Gebroken vliezen

In de baarmoeder zitten vliezen rondom de foetus en het vruchtwater, die zorgen voor bescherming. Zo kunnen infecties en andere invloeden van buitenaf niet zo makkelijk bij de foetus komen. Meestal breken de vliezen aan het einde van de zwangerschap, vlak voor of tijdens de bevalling. De baby wordt dan niet al te lang daarna geboren.

Maar soms breken de vliezen eerder, en dat heeft gevolgen. De geboorte kan te vroeg op gang komen, de kans op infectie wordt groter en het vruchtwater loopt weg.

Vroegtijdig gebroken vliezen

Als de vliezen breken vóór de zwangerschap voldragen is, noemen we dat prematuur of vroegtijdig gebroken vliezen. Dat kan bijvoorbeeld komen door een ontsteking, maar het is niet áltijd duidelijk waardoor het gebeurt. Vroegtijdig gebroken vliezen kunnen de oorzaak zijn van een vroeggeboorte.
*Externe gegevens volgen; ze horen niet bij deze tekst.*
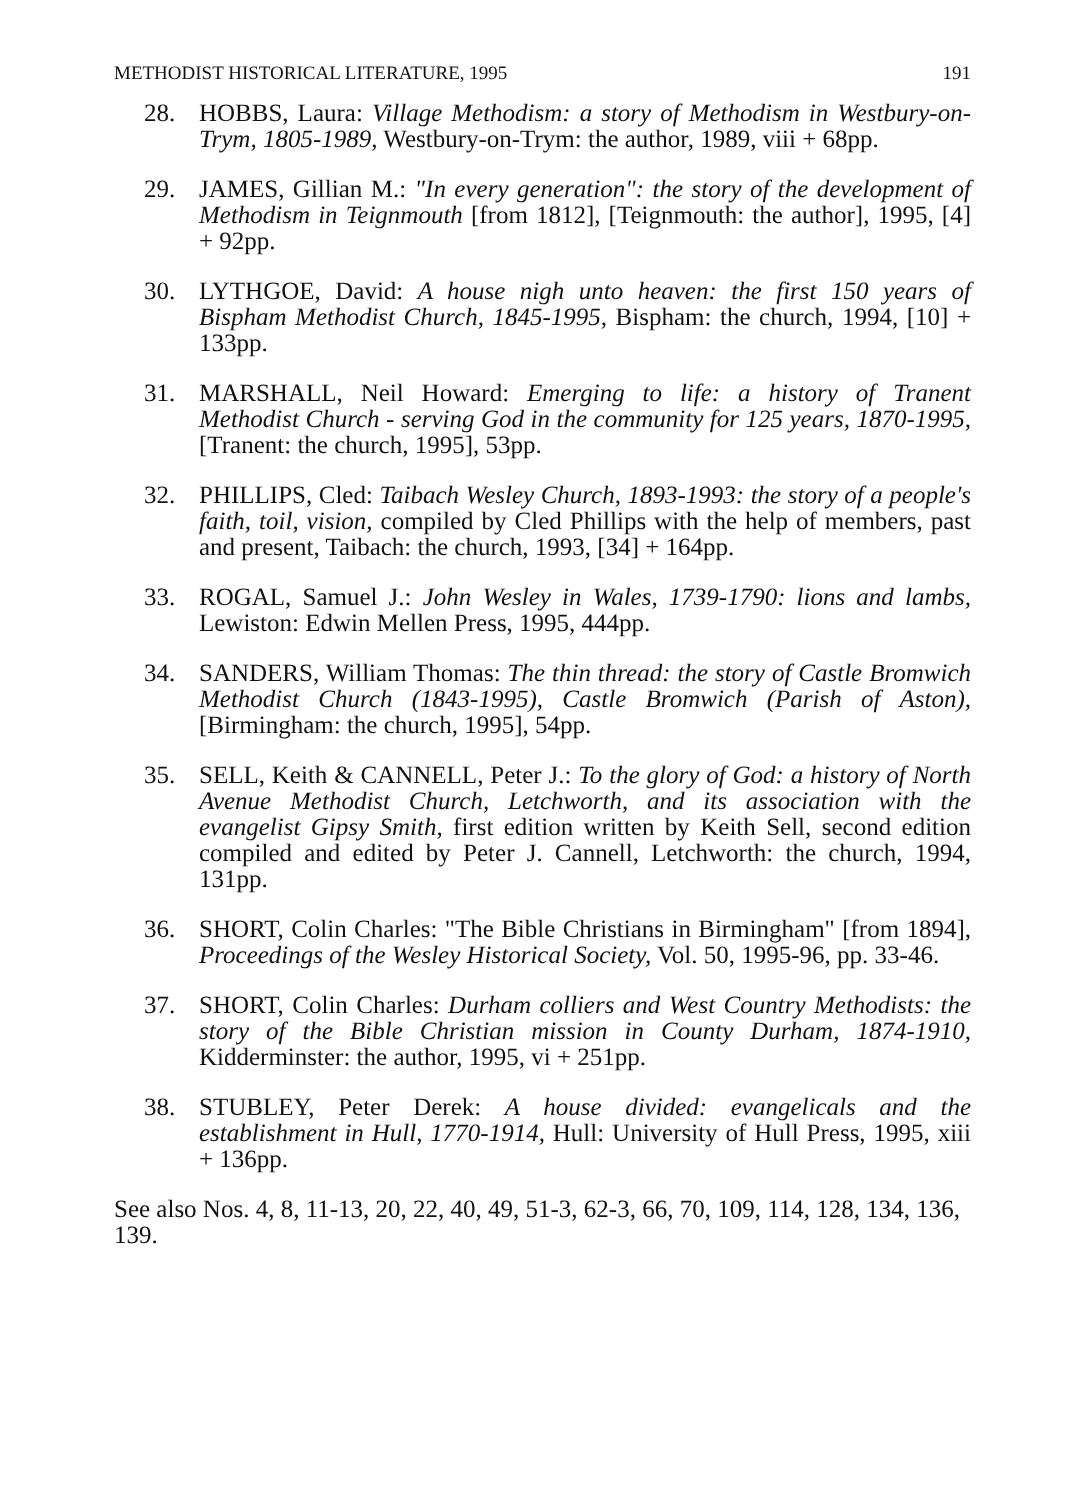METHODIST HISTORICAL LITERATURE, 1995 191
28. HOBBS, Laura: Village Methodism: a story of Methodism in Westbury-on-Trym, 1805-1989, Westbury-on-Trym: the author, 1989, viii + 68pp.
29. JAMES, Gillian M.: "In every generation": the story of the development of Methodism in Teignmouth [from 1812], [Teignmouth: the author], 1995, [4] + 92pp.
30. LYTHGOE, David: A house nigh unto heaven: the first 150 years of Bispham Methodist Church, 1845-1995, Bispham: the church, 1994, [10] + 133pp.
31. MARSHALL, Neil Howard: Emerging to life: a history of Tranent Methodist Church - serving God in the community for 125 years, 1870-1995, [Tranent: the church, 1995], 53pp.
32. PHILLIPS, Cled: Taibach Wesley Church, 1893-1993: the story of a people's faith, toil, vision, compiled by Cled Phillips with the help of members, past and present, Taibach: the church, 1993, [34] + 164pp.
33. ROGAL, Samuel J.: John Wesley in Wales, 1739-1790: lions and lambs, Lewiston: Edwin Mellen Press, 1995, 444pp.
34. SANDERS, William Thomas: The thin thread: the story of Castle Bromwich Methodist Church (1843-1995), Castle Bromwich (Parish of Aston), [Birmingham: the church, 1995], 54pp.
35. SELL, Keith & CANNELL, Peter J.: To the glory of God: a history of North Avenue Methodist Church, Letchworth, and its association with the evangelist Gipsy Smith, first edition written by Keith Sell, second edition compiled and edited by Peter J. Cannell, Letchworth: the church, 1994, 131pp.
36. SHORT, Colin Charles: "The Bible Christians in Birmingham" [from 1894], Proceedings of the Wesley Historical Society, Vol. 50, 1995-96, pp. 33-46.
37. SHORT, Colin Charles: Durham colliers and West Country Methodists: the story of the Bible Christian mission in County Durham, 1874-1910, Kidderminster: the author, 1995, vi + 251pp.
38. STUBLEY, Peter Derek: A house divided: evangelicals and the establishment in Hull, 1770-1914, Hull: University of Hull Press, 1995, xiii + 136pp.
See also Nos. 4, 8, 11-13, 20, 22, 40, 49, 51-3, 62-3, 66, 70, 109, 114, 128, 134, 136, 139.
Langdurig gebroken vliezen

Als de vliezen langer dan 24 uur gebroken zijn voordat de baby wordt geboren, noemen we dat langdurig gebroken vliezen. Doordat de bescherming tegen de buitenwereld wegvalt, kunnen ziekteverwekkers makkelijk in het vruchtwater komen en een infectie veroorzaken. Door een infectie van de vliezen (chorio-amnionitis) kunnen weeën ontstaan en kan de bevalling op gang komen. De foetus zelf kan ook geïnfecteerd raken, dit kan levensbedreigend zijn.

Verlies van vruchtwater

Als de vliezen gebroken zijn en het een lage vliesscheur is, dus dicht bij de baarmoedermond, kan het vruchtwater makkelijk weglopen. Bij een hoger gelegen vliesscheur hoeft dat niet te gebeuren. Wel kan het vruchtwater langzaam wegdruppelen. Als dit langere tijd gebeurt, kan er uiteindelijk een heleboel vruchtwater verdwijnen. Zo kan een tekort aan vruchtwater ontstaan. Als dit al vroeg in de zwangerschap gebeurt, voor de twintigste week, dan kunnen de longen zich niet goed ontwikkelen. Die blijven dan te klein en onderontwikkeld (longhypoplasie), en dat kan na de geboorte voor (ernstige) ademhalingsproblemen zorgen. Als het ernstig is, dan kunnen de longen té klein zijn om mee te leven.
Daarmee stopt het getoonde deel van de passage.